Since the establishment of multiparty democracy, the consensus among political leaders of all stripes has been to mobilize the image of a hydraulic state as the promise of a prosperous future. Turning Nepal into “the Switzerland of Asia” was imagined through the large-scale export of hydropower to India. What Wittfogel was unable to foresee was the specific trope the hydraulic state has attained in late liberal conditions: the idea that Nepal’s path to development in a global competition between nation-states will be accomplished through “becoming a hydropower nation” whose citizens at some point in the future will be able to reap the benefits of hydraulic wealth (Lord, 2016).
The Melamchi Project impressively reveals the obstacles to achieving such a global position, as it highlights how difficult it is to complete water infrastructure in Nepal. Integral to the vision of the future hydropower nation is a temporal positioning that assesses the present from a perspective that Elizabeth Povinelli (2011) termed the “future anterior”—once these water infrastructures will have been built, the current suffering caused by the lack of water and electricity will have been justified. In Nepal’s case, this leads to the process that Jane Guyer (2007) has termed the “evacuation of the near future” of which Melamchi is a prime example. Because the project is constantly looming just beyond the horizon promising to fix the problem, investment into smaller improvements that would have a clearer short-term impact—rain water harvesting, water saving, recharging the aquifer—is rendered unattractive and a waste of time and money.

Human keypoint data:
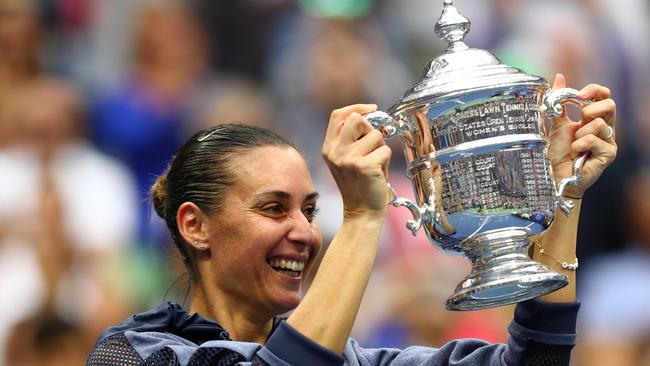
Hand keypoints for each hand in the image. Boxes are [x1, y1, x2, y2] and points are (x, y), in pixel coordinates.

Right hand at [321, 104, 391, 217]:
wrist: (361, 213)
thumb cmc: (359, 185)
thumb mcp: (346, 159)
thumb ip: (351, 138)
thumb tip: (371, 115)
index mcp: (328, 148)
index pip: (338, 115)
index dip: (356, 107)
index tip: (372, 109)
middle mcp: (335, 151)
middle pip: (357, 119)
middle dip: (372, 128)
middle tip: (374, 145)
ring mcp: (348, 159)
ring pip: (376, 135)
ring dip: (381, 149)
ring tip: (375, 164)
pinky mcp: (364, 166)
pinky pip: (385, 151)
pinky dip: (386, 162)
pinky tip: (378, 174)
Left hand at [546, 74, 616, 198]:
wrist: (555, 174)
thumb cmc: (558, 152)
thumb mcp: (557, 123)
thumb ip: (560, 102)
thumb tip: (559, 76)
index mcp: (595, 118)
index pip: (604, 95)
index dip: (594, 90)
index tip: (578, 95)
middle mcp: (605, 128)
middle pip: (610, 104)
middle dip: (589, 110)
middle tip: (578, 123)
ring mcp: (609, 141)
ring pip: (600, 123)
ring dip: (580, 133)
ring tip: (574, 145)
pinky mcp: (609, 154)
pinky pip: (594, 139)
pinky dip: (580, 145)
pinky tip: (577, 153)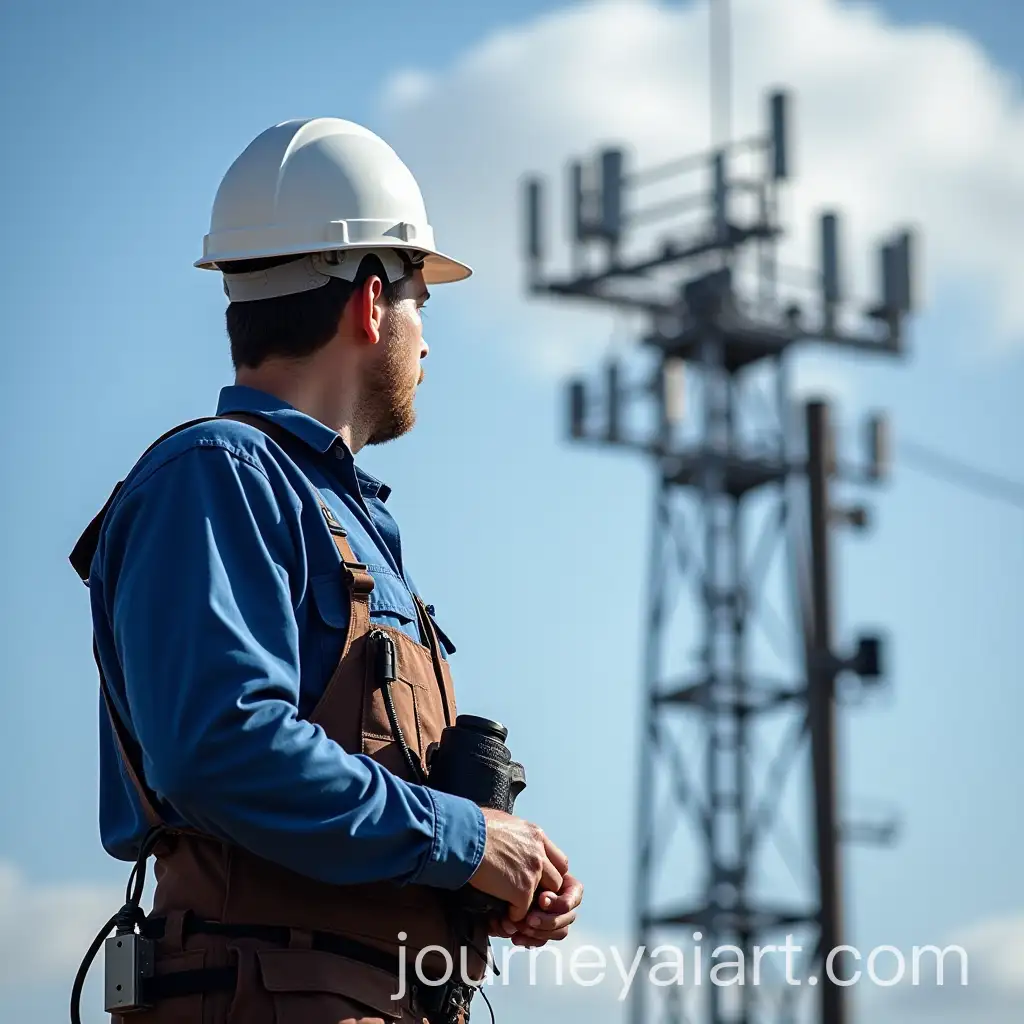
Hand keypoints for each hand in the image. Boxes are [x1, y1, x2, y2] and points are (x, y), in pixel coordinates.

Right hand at [467, 808, 566, 922]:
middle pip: (557, 880)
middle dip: (544, 890)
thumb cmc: (474, 826)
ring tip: (517, 906)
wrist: (464, 837)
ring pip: (544, 897)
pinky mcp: (522, 890)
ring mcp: (533, 872)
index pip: (558, 859)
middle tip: (528, 894)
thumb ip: (515, 833)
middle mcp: (539, 853)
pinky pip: (524, 910)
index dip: (549, 872)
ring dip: (532, 903)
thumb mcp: (503, 821)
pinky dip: (515, 914)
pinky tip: (505, 911)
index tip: (538, 878)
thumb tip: (508, 835)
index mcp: (536, 835)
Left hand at [492, 872, 583, 946]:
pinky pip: (542, 940)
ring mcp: (552, 916)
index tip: (541, 900)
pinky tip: (516, 937)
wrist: (495, 877)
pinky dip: (530, 940)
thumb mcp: (533, 858)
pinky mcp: (540, 929)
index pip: (575, 894)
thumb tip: (544, 899)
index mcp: (564, 881)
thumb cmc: (513, 863)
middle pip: (569, 917)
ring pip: (560, 931)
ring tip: (521, 926)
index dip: (560, 900)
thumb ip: (545, 870)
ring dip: (541, 932)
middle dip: (548, 920)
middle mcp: (561, 900)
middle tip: (529, 918)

QUESTIONS
1) Which scholars are named or cited in the passage on Nepal's hydraulic state?
2) Carry on the passage on Nepal's hydraulic state, picking up right after its final sentence.

EXERCISE RESPONSES
1) Wittfogel, Lord, Elizabeth Povinelli, Jane Guyer

2)
Melamchi is a prime example of a much larger condition permeating many sectors of public and private life in Nepal that Heather Hindman (2014) has called “long-term provisionality.” What this term aptly captures is the fact that the conventional framing of these situations through the idiom of crisis is not doing justice to their open-endedness and the unlikelihood of their resolution (Roitman, 2013). Melamchi stands out among the host of unbuilt, delayed, unfinished, or suspended infrastructures throughout the country because it had the potential to be more than an expensive solution to the water scarcity in Kathmandu, but a multipurpose project. This option was developed by a group of water activists who, despite their initial critique of the project, felt confident that through the integration of a hydropower and an irrigation component, the project would gain economic viability and counterbalance the fact that Melamchi will only benefit the most affluent region of the country. Only these additions, they argued, would justify the ecological damage done to the Melamchi river and the social ramifications of the water diversion. By tracing how this intervention was rendered unrealistic, I argue for an understanding of the hydrosocial (e.g. Banister, 2014; Clark et al., 2017; Linton and Budds, 2014; Swyngedouw et al., 2002) that is able to account for a diverse set of knots in a meshwork of entangled entities (Ingold, 2011), some of which are human (e.g. politicians and activists) or supra-human (e.g. local communities, government agencies, international donor agencies, and diplomacy), while others are decidedly nonhuman (water and rock). Through an ethnographic engagement with this infrastructural meshwork, I aim to explain why it will take at least 20 years to build a water conduit to mitigate Kathmandu’s water shortage.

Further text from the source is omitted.